### THE RECORDS
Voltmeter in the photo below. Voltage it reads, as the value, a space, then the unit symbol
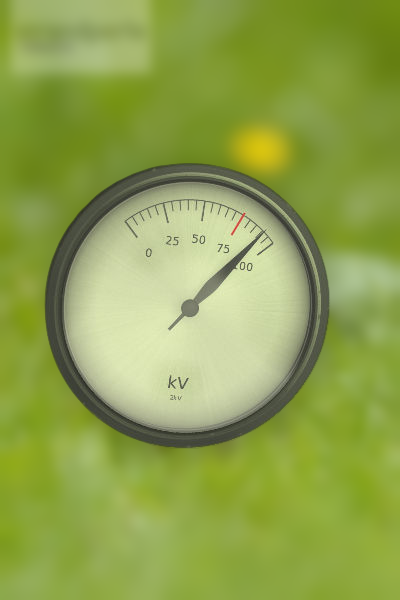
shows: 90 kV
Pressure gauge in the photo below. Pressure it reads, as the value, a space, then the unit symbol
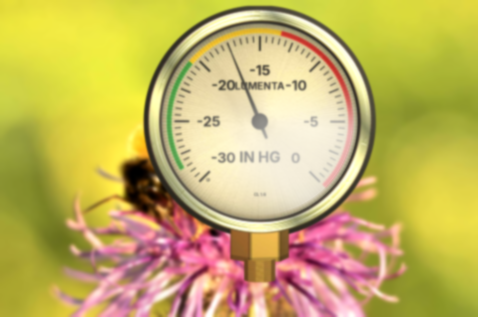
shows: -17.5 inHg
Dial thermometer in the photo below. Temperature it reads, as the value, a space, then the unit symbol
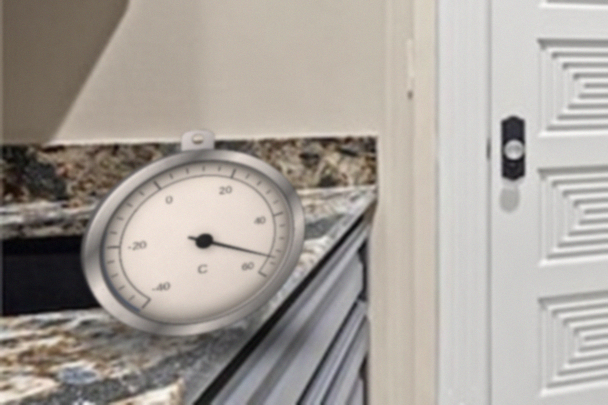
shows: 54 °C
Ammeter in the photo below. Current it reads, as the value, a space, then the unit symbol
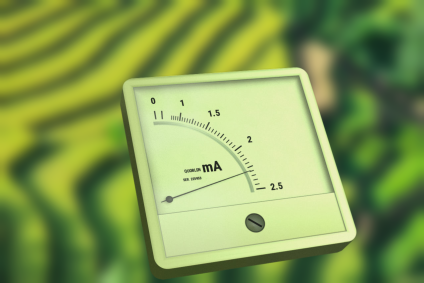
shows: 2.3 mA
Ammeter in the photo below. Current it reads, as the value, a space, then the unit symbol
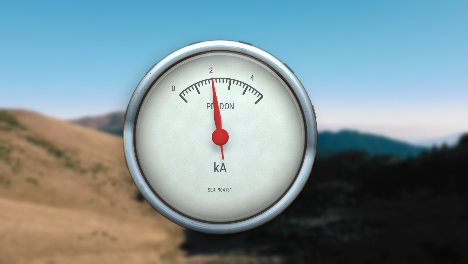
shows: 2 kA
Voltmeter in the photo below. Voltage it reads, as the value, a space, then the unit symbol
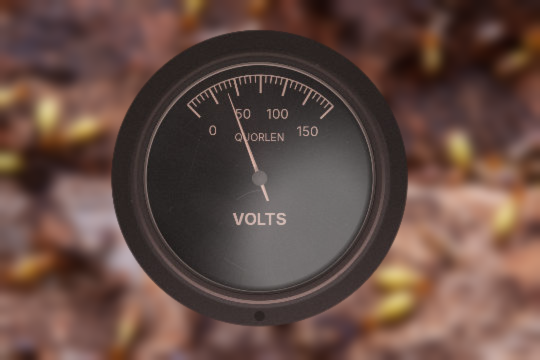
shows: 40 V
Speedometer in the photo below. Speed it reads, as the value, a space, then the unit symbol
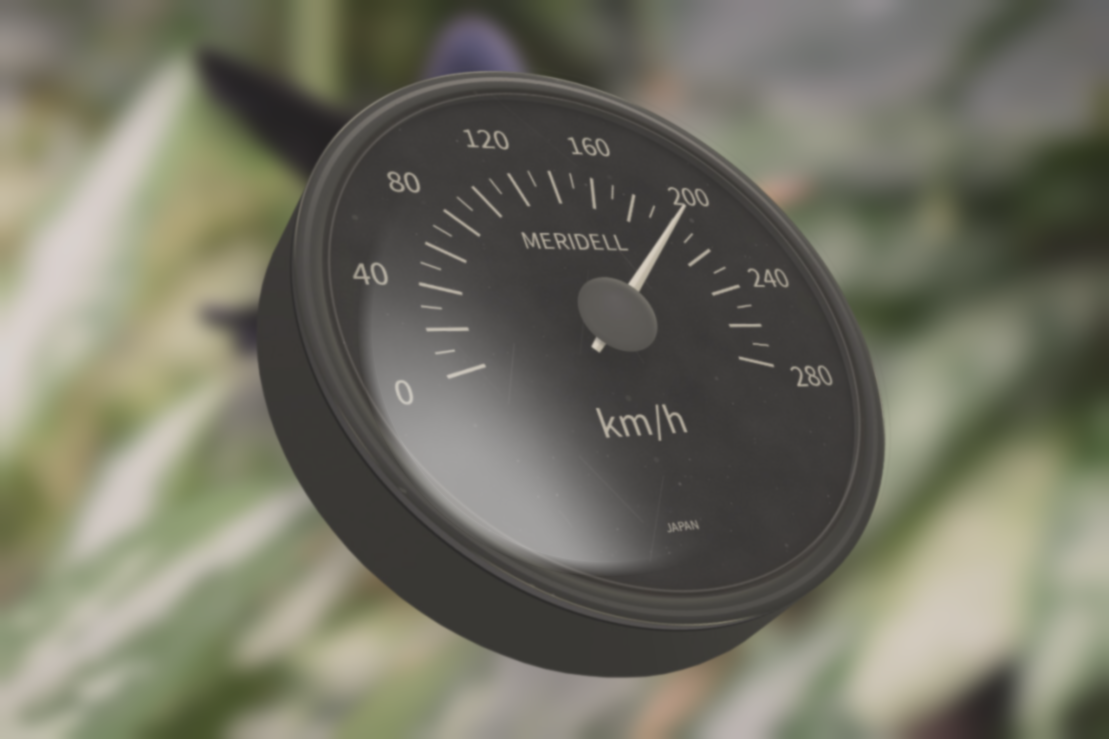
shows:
######
### THE RECORDS
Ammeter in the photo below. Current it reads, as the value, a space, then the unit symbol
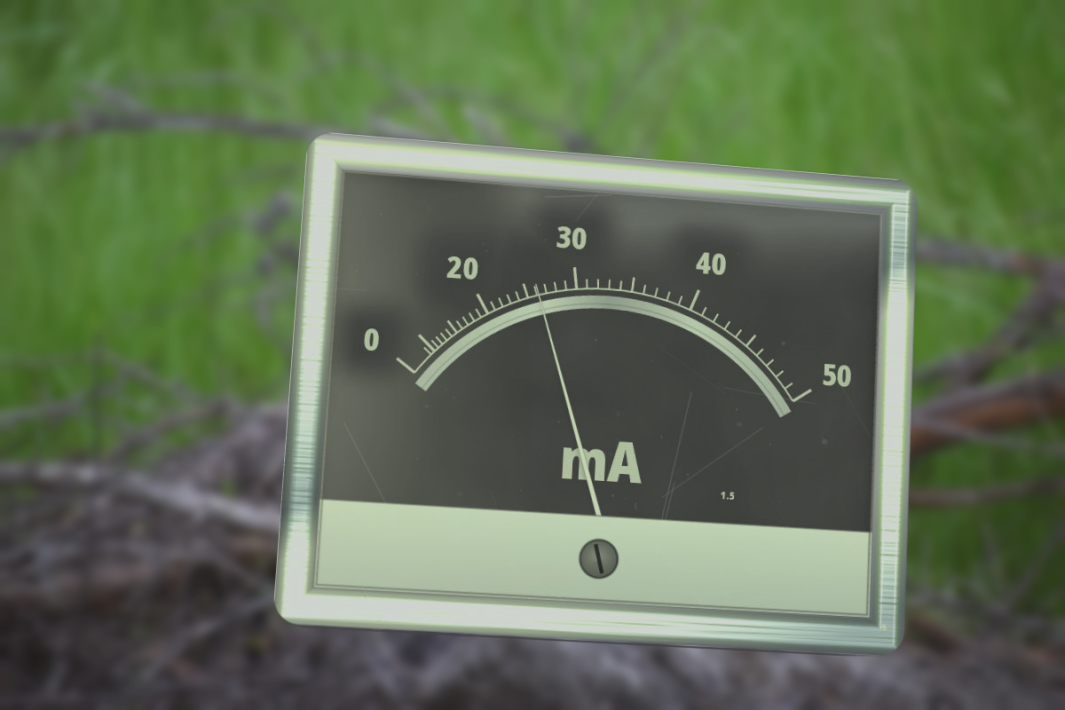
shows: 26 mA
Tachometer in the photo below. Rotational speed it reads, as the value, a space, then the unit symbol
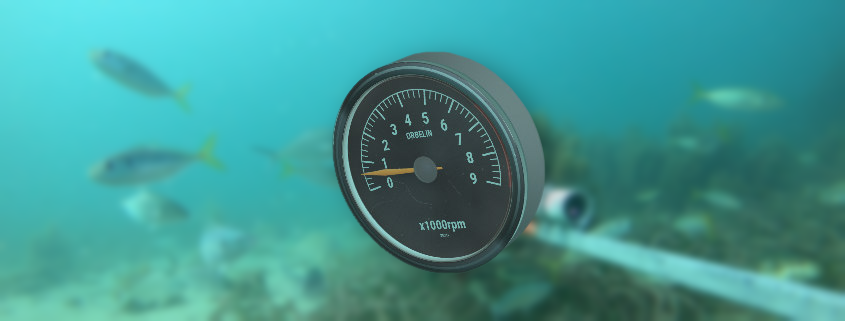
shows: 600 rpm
######
### THE RECORDS
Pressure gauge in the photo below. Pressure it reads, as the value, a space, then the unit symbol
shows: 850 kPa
######
▶ _WHAT YOU ARE ASKED TO DO_: Copy out everything in the records above from the line containing "Tachometer in the" down to the line containing "shows: 600 rpm", both included, character for character. Leave the pictures out of your copy.

▶ _SOLUTION FOR THIS PROBLEM_:
Tachometer in the photo below. Rotational speed it reads, as the value, a space, then the unit symbol
shows: 600 rpm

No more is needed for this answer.